**Exercise goal:**
Copy out the text of every item below word for word, and leave the pictures out of your answer.

**Data shown:**
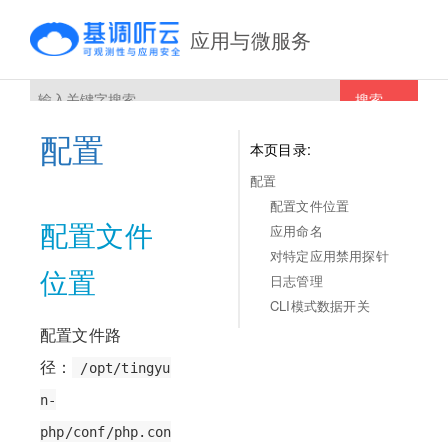
应用与微服务
搜索
配置
本页目录:
配置
配置文件位置
配置文件
应用命名
对特定应用禁用探针
位置
日志管理
CLI模式数据开关
配置文件路
径：
/opt/tingyu
n-
php/conf/php.con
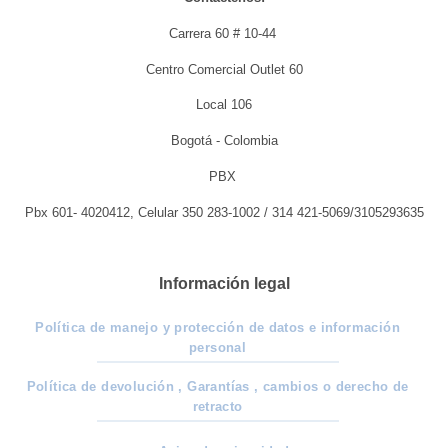
Carrera 60 # 10-44
Centro Comercial Outlet 60
Local 106
Bogotá - Colombia
PBX
Pbx 601- 4020412, Celular 350 283-1002 / 314 421-5069/3105293635
Información legal
Política de manejo y protección de datos e información
personal
Política de devolución , Garantías , cambios o derecho de
retracto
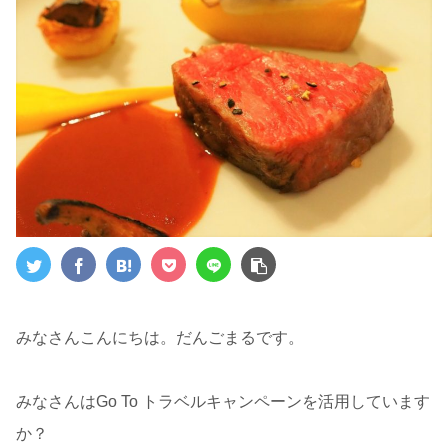
みなさんこんにちは。だんごまるです。
みなさんはGo To トラベルキャンペーンを活用しています
か？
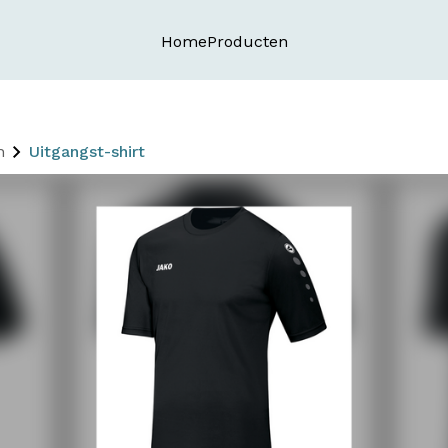
Home
Producten
n
Uitgangst-shirt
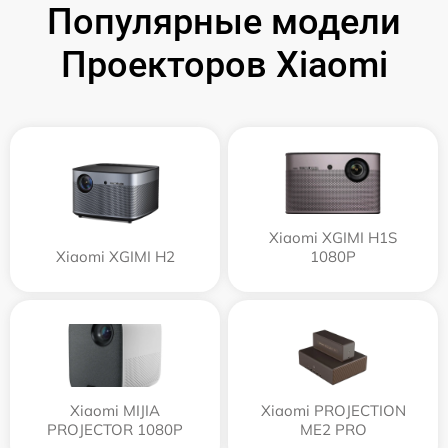
Популярные модели
Проекторов Xiaomi
Xiaomi XGIMI H1S
Xiaomi XGIMI H2
1080P
Xiaomi MIJIA
Xiaomi PROJECTION
PROJECTOR 1080P
ME2 PRO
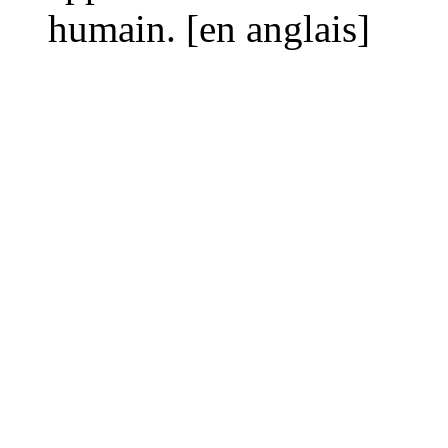
humain. [en anglais]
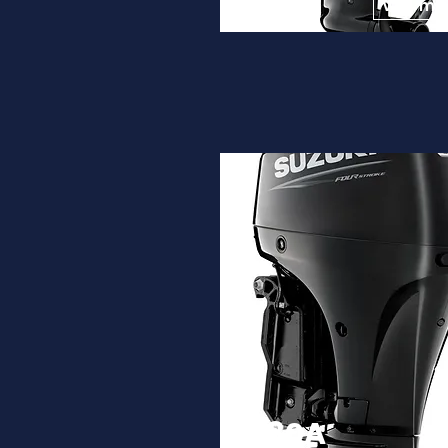
9.450€
Ver ma
DF80A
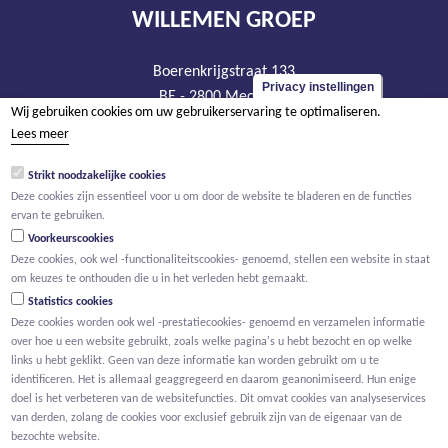
WILLEMEN GROEP
Boerenkrijgstraat 133
Privacy instellingen
BE - 2800 Mechelen
Wij gebruiken cookies om uw gebruikerservaring te optimaliseren.
tel +32 15 569 965
Lees meer
groep@willemen.be
Strikt noodzakelijke cookies
BTW BE 0466.256.432
Deze cookies zijn essentieel voor u om door de website te bladeren en de functies
RPR Antwerpen, afdeling Mechelen
ervan te gebruiken.
Voorkeurscookies
Deze cookies, ook wel -functionaliteitscookies- genoemd, stellen een website in staat
om keuzes te onthouden die u in het verleden hebt gemaakt.
Statistics cookies
Deze cookies worden ook wel -prestatiecookies- genoemd en verzamelen informatie
over hoe u een website gebruikt, zoals welke pagina's u hebt bezocht en op welke
links u hebt geklikt. Geen van deze informatie kan worden gebruikt om u te
identificeren. Het is allemaal geaggregeerd en daarom geanonimiseerd. Hun enige
doel is het verbeteren van de websitefuncties. Dit omvat cookies van analyseservices
van derden, zolang de cookies voor exclusief gebruik zijn van de eigenaar van de
bezochte website.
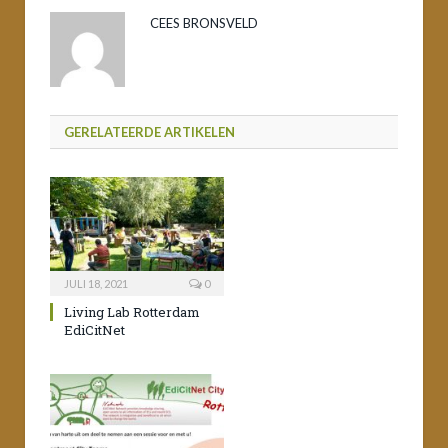
CEES BRONSVELD
GERELATEERDE ARTIKELEN
JULI 18, 2021
0
Living Lab Rotterdam
EdiCitNet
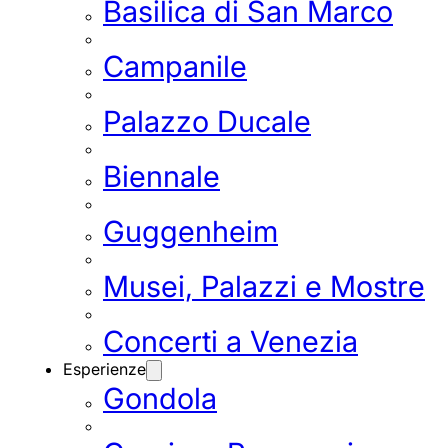
Basilica di San Marco
Campanile
Palazzo Ducale
Biennale
Guggenheim
Musei, Palazzi e Mostre
Concerti a Venezia
Esperienze
Gondola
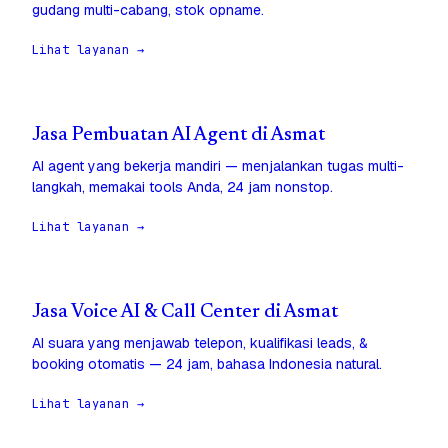
gudang multi-cabang, stok opname.
Lihat layanan →
Jasa Pembuatan AI Agent di Asmat
AI agent yang bekerja mandiri — menjalankan tugas multi-
langkah, memakai tools Anda, 24 jam nonstop.
Lihat layanan →
Jasa Voice AI & Call Center di Asmat
AI suara yang menjawab telepon, kualifikasi leads, &
booking otomatis — 24 jam, bahasa Indonesia natural.
Lihat layanan →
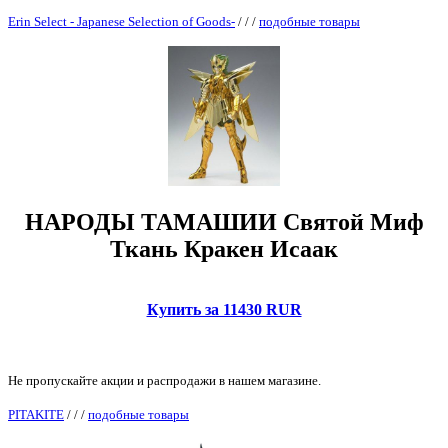
Erin Select - Japanese Selection of Goods-
/
/
/
подобные товары
НАРОДЫ ТАМАШИИ Святой Миф
Ткань Кракен Исаак
Купить за 11430 RUR
Не пропускайте акции и распродажи в нашем магазине.
PITAKITE
/
/
/
подобные товары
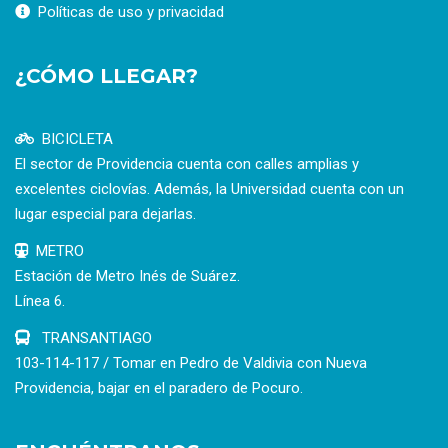
Políticas de uso y privacidad
¿CÓMO LLEGAR?
BICICLETA
El sector de Providencia cuenta con calles amplias y
excelentes ciclovías. Además, la Universidad cuenta con un
lugar especial para dejarlas.
METRO
Estación de Metro Inés de Suárez.
Línea 6.
TRANSANTIAGO
103-114-117 / Tomar en Pedro de Valdivia con Nueva
Providencia, bajar en el paradero de Pocuro.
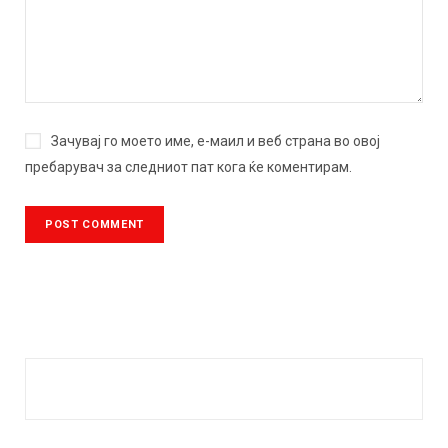
Зачувај го моето име, е-маил и веб страна во овој
пребарувач за следниот пат кога ќе коментирам.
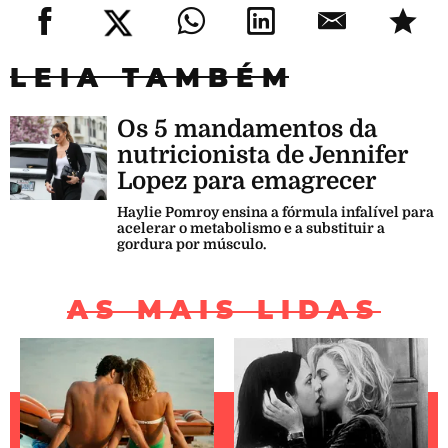
LEIA TAMBÉM
Os 5 mandamentos da
nutricionista de Jennifer
Lopez para emagrecer
Haylie Pomroy ensina a fórmula infalível para
acelerar o metabolismo e a substituir a
gordura por músculo.
AS MAIS LIDAS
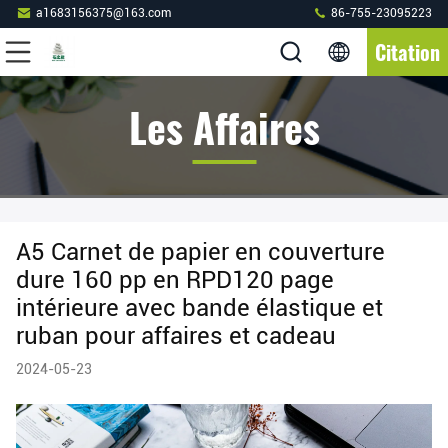
a1683156375@163.com
86-755-23095223
Citation
Les Affaires
A5 Carnet de papier en couverture
dure 160 pp en RPD120 page
intérieure avec bande élastique et
ruban pour affaires et cadeau
2024-05-23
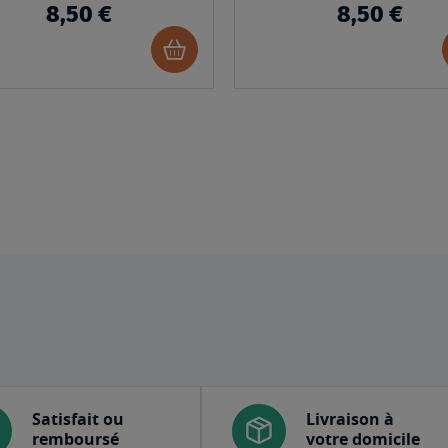
8,50 €
8,50 €
Ajouter
au
panier
Satisfait ou
Livraison à
remboursé
votre domicile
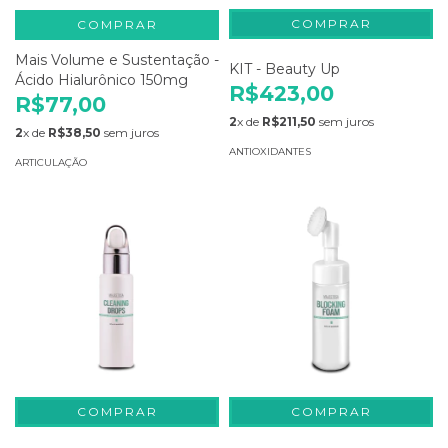
COMPRAR
Mais Volume e Sustentação -
KIT - Beauty Up
Ácido Hialurônico 150mg
R$423,00
R$77,00
2
x de
R$211,50
sem juros
2
x de
R$38,50
sem juros
ANTIOXIDANTES
ARTICULAÇÃO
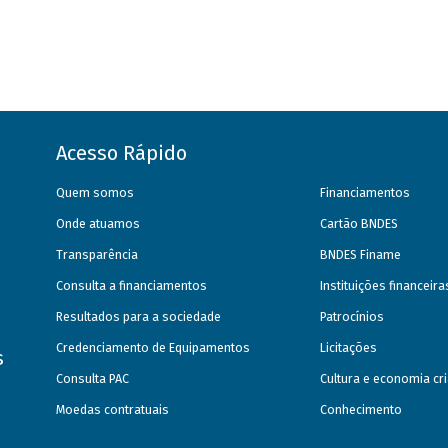
Acesso Rápido
Quem somos
Financiamentos
Onde atuamos
Cartão BNDES
Transparência
BNDES Finame
Consulta a financiamentos
Instituições financeir
Resultados para a sociedade
Patrocínios
Credenciamento de Equipamentos
Licitações
s
Consulta PAC
Cultura e economia cri
Moedas contratuais
Conhecimento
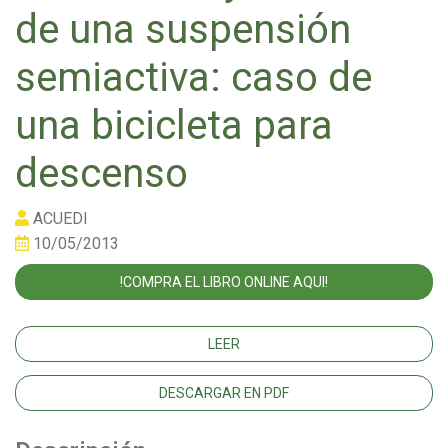
de una suspensión
semiactiva: caso de
una bicicleta para
descenso
ACUEDI
10/05/2013
!COMPRA EL LIBRO ONLINE AQUI!
LEER
DESCARGAR EN PDF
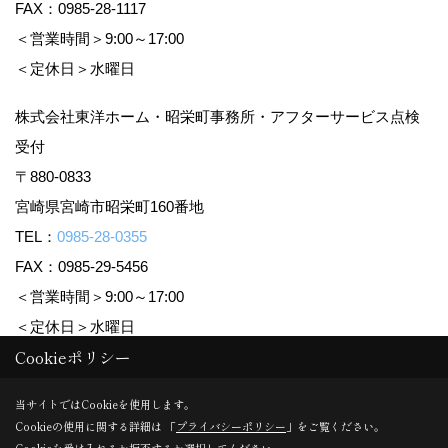
FAX：0985-28-1117
＜営業時間＞9:00～17:00
＜定休日＞水曜日
株式会社東洋ホーム・昭栄町事務所・アフターサービス点検
受付
〒880-0833
宮崎県宮崎市昭栄町160番地
TEL：
0985-28-0355
FAX：0985-29-5456
＜営業時間＞9:00～17:00
＜定休日＞水曜日
Cookieポリシー
Copyright (c) TOYO HOME Co., Ltd. All Rights Reserved.
当サイトではCookieを使用します。
Cookieの使用に関する詳細は 「
プライバシーポリシー
」をご覧ください。
Produced by
ゴデスクリエイト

**Your solution:**
应用与微服务
搜索
配置
本页目录:
配置
配置文件位置
配置文件
应用命名
对特定应用禁用探针
位置
日志管理
CLI模式数据开关
配置文件路
径：
/opt/tingyu
n-
php/conf/php.con
Carrera 60 # 10-44
Centro Comercial Outlet 60
Local 106
Bogotá - Colombia
PBX
Pbx 601- 4020412, Celular 350 283-1002 / 314 421-5069/3105293635
Información legal
Política de manejo y protección de datos e información
personal
Política de devolución , Garantías , cambios o derecho de
retracto
みなさんこんにちは。だんごまるです。
みなさんはGo To トラベルキャンペーンを活用しています
か？
Home
Producten
n
Uitgangst-shirt
Популярные модели
Проекторов Xiaomi
Xiaomi XGIMI H1S
Xiaomi XGIMI H2
1080P
Xiaomi MIJIA
Xiaomi PROJECTION
PROJECTOR 1080P
ME2 PRO
humain. [en anglais]
9.450€
Ver ma
DF80A
WILLEMEN GROEP
Boerenkrijgstraat 133
Privacy instellingen
BE - 2800 Mechelen
Wij gebruiken cookies om uw gebruikerservaring te optimaliseren.
tel +32 15 569 965
Lees meer
groep@willemen.be
Strikt noodzakelijke cookies
BTW BE 0466.256.432
Deze cookies zijn essentieel voor u om door de website te bladeren en de functies
RPR Antwerpen, afdeling Mechelen
ervan te gebruiken.
Voorkeurscookies
Deze cookies, ook wel -functionaliteitscookies- genoemd, stellen een website in staat
om keuzes te onthouden die u in het verleden hebt gemaakt.
Statistics cookies
Deze cookies worden ook wel -prestatiecookies- genoemd en verzamelen informatie
over hoe u een website gebruikt, zoals welke pagina's u hebt bezocht en op welke
links u hebt geklikt. Geen van deze informatie kan worden gebruikt om u te
identificeren. Het is allemaal geaggregeerd en daarom geanonimiseerd. Hun enige
doel is het verbeteren van de websitefuncties. Dit omvat cookies van analyseservices
van derden, zolang de cookies voor exclusief gebruik zijn van de eigenaar van de
bezochte website.
CEES BRONSVELD
GERELATEERDE ARTIKELEN
JULI 18, 2021
0
Living Lab Rotterdam
EdiCitNet
Basilica di San Marco
Campanile
Palazzo Ducale
Biennale
Guggenheim
Musei, Palazzi e Mostre
Concerti a Venezia
Esperienze
Gondola
gudang multi-cabang, stok opname.
Lihat layanan →
Jasa Pembuatan AI Agent di Asmat
AI agent yang bekerja mandiri — menjalankan tugas multi-
langkah, memakai tools Anda, 24 jam nonstop.
Lihat layanan →
Jasa Voice AI & Call Center di Asmat
AI suara yang menjawab telepon, kualifikasi leads, &
booking otomatis — 24 jam, bahasa Indonesia natural.
Lihat layanan →
Erin Select - Japanese Selection of Goods-
/
/
/
подобные товары
НАРОДЫ ТАМАШИИ Святой Миф
Ткань Кракен Исаак
Купить за 11430 RUR
Не пропускайте акции и распродажи в нашем магазине.
PITAKITE
/
/
/
подобные товары
Políticas de uso y privacidad
¿CÓMO LLEGAR?
BICICLETA
El sector de Providencia cuenta con calles amplias y
excelentes ciclovías. Además, la Universidad cuenta con un
lugar especial para dejarlas.
METRO
Estación de Metro Inés de Suárez.
Línea 6.
TRANSANTIAGO
103-114-117 / Tomar en Pedro de Valdivia con Nueva
Providencia, bajar en el paradero de Pocuro.
Зачувај го моето име, е-маил и веб страна во овој
пребарувач за следниот пат кога ќе коментирам.
LEIA TAMBÉM
Os 5 mandamentos da
nutricionista de Jennifer
Lopez para emagrecer
Haylie Pomroy ensina a fórmula infalível para
acelerar o metabolismo e a substituir a
gordura por músculo.
AS MAIS LIDAS
a1683156375@163.com
86-755-23095223
Citation
Les Affaires
A5 Carnet de papier en couverture
dure 160 pp en RPD120 page
intérieure avec bande élastique et
ruban pour affaires et cadeau
2024-05-23
8,50 €
8,50 €
Ajouter
au
panier
Satisfait ou
Livraison à
remboursé
votre domicile
COMPRAR
Mais Volume e Sustentação -
KIT - Beauty Up
Ácido Hialurônico 150mg
R$423,00
R$77,00
2
x de
R$211,50
sem juros
2
x de
R$38,50
sem juros
ANTIOXIDANTES
ARTICULAÇÃO
Acesso Rápido
Quem somos
Financiamentos
Onde atuamos
Cartão BNDES
Transparência
BNDES Finame
Consulta a financiamentos
Instituições financeir
Resultados para a sociedade
Patrocínios
Credenciamento de Equipamentos
Licitações
s
Consulta PAC
Cultura e economia cri
Moedas contratuais
Conhecimento
de una suspensión
semiactiva: caso de
una bicicleta para
descenso
ACUEDI
10/05/2013
!COMPRA EL LIBRO ONLINE AQUI!
LEER
DESCARGAR EN PDF
FAX：0985-28-1117
＜営業時間＞9:00～17:00
＜定休日＞水曜日
株式会社東洋ホーム・昭栄町事務所・アフターサービス点検
受付
〒880-0833
宮崎県宮崎市昭栄町160番地
TEL：
0985-28-0355
FAX：0985-29-5456
＜営業時間＞9:00～17:00
＜定休日＞水曜日
Cookieポリシー
Copyright (c) TOYO HOME Co., Ltd. All Rights Reserved.
当サイトではCookieを使用します。
Cookieの使用に関する詳細は 「
プライバシーポリシー
」をご覧ください。
Produced by
ゴデスクリエイト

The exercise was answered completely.